Stieglitz died in 1946. Three years later, Georgia moved to New Mexico for good. During the winter she lived at Ranchos de los Burros and spent the summer at the Ghost Ranch, an Adobe-style house which she first discovered in 1937. She loved Ghost Ranch so much that she started to move the household in the spring time when the snow had just begun to melt. Her very small team was not very amused because there was no central heating or electricity. There, she immersed herself in the countryside. Her paintings breath in the landscape: It is the red of the earth, the blue of the sky and the lakes, the black of the rocks and the white of the snow covered mountains that animate her canvases.

Everything was inspired by nature. Even her interior design was guided by the natural principles. She used merely natural materials in the colours of the desert. Her windows looked out into the Rio Chama Valley or framed the old trees in the garden. Her pictures convey this sense of simplicity, authenticity and solitude which were guiding values in her life.

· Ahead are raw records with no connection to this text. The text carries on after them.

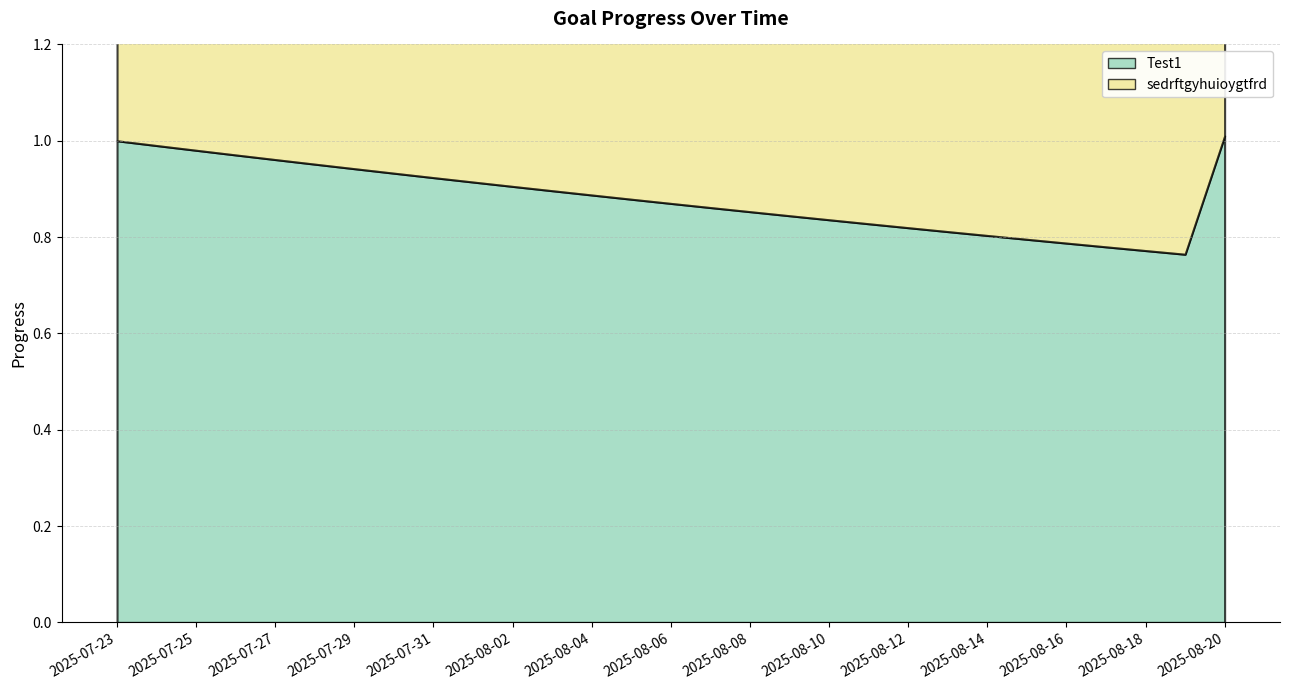

Reading right to left, extract all data points from this chart.

Test1: 2025-08-20=1.0	2025-08-19=0.8	2025-08-18=0.8	2025-08-17=0.8	2025-08-16=0.8	2025-08-15=0.8	2025-08-14=0.8	2025-08-13=0.8	2025-08-12=0.8	2025-08-11=0.8	2025-08-10=0.8	2025-08-09=0.8	2025-08-08=0.9	2025-08-07=0.9	2025-08-06=0.9	2025-08-05=0.9	2025-08-04=0.9	2025-08-03=0.9	2025-08-02=0.9	2025-08-01=0.9	2025-07-31=0.9	2025-07-30=0.9	2025-07-29=0.9	2025-07-28=1.0	2025-07-27=1.0	2025-07-26=1.0	2025-07-25=1.0	2025-07-24=1.0	2025-07-23=1.0
sedrftgyhuioygtfrd: 2025-08-20=1.0	2025-08-19=0.8	2025-08-18=0.8	2025-08-17=0.8	2025-08-16=0.8	2025-08-15=0.8	2025-08-14=0.8	2025-08-13=0.8	2025-08-12=0.8	2025-08-11=0.8	2025-08-10=0.8	2025-08-09=0.8	2025-08-08=0.9	2025-08-07=0.9	2025-08-06=0.9	2025-08-05=0.9	2025-08-04=0.9	2025-08-03=0.9	2025-08-02=0.9	2025-08-01=0.9	2025-07-31=0.9	2025-07-30=0.9	2025-07-29=0.9	2025-07-28=1.0	2025-07-27=1.0	2025-07-26=1.0	2025-07-25=1.0	2025-07-24=1.0	2025-07-23=1.0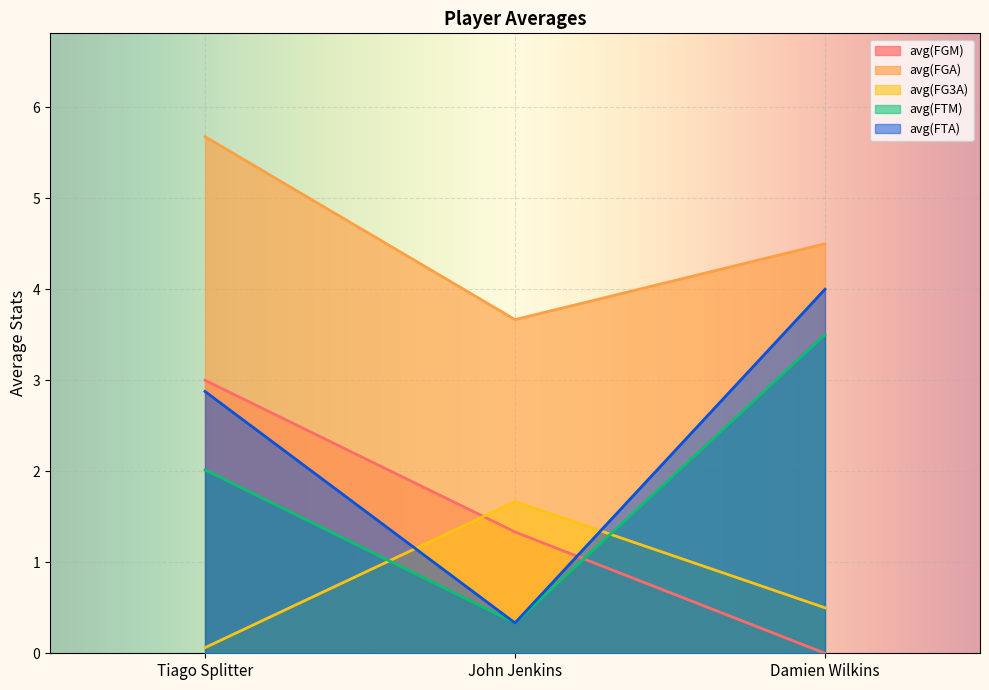

At which label is avg(FTA) closest to 2?

Tiago Splitter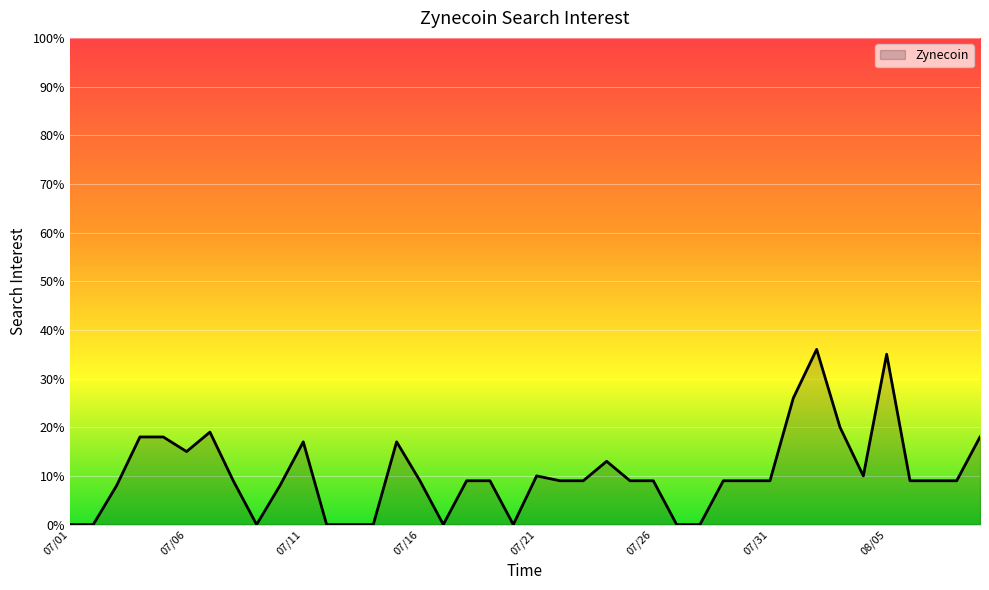

What is the maximum value shown in the chart?

36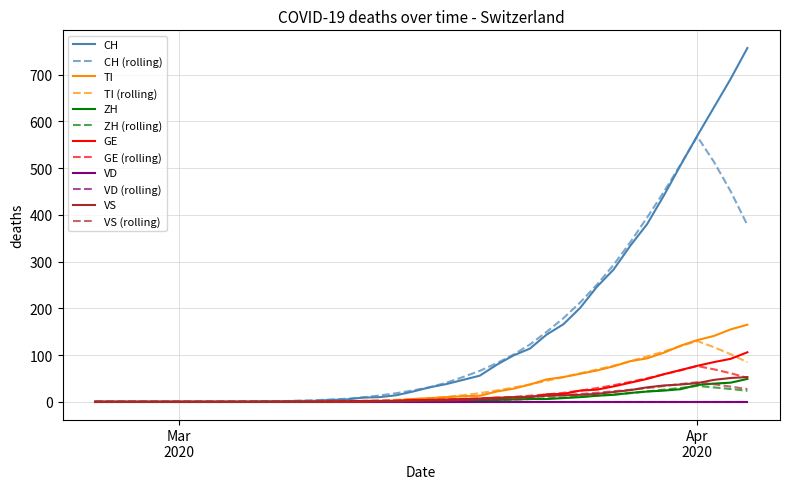

What is the maximum value for CH?

757.0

Although, Georgia was known for protecting her privacy, she received guests at here houses, among them e.g. Charles and Anne Lindbergh or the writer Allen Ginsberg. About twice a year, she left her retreat and made visits to New York. She also kept reading art magazines and knew what was happening in the world. When she was in her 80s, she made a world trip. She took the plane and discovered a stunningly beautiful motif: the gaze out of the window when you are above the clouds. There, freedom is unlimited. So, she introduced that image into her paintings. Later in her life, Georgia started to lose her eye sight. Her trusted friend, colleague and assistant Juan Hamilton became her “second hand”. He guided her brush so that she could execute her paintings and potteries.

Georgia O’Keeffe died on March 6, 1986 at the age of 98 in Santa Fe. Today she is remembered as one of the most free-thinking artists that helped to bring American art out of its cultural backwater and into the Modernist mainstream. Above all, her name is a synonym for freedom, self-determination and self-fulfillment.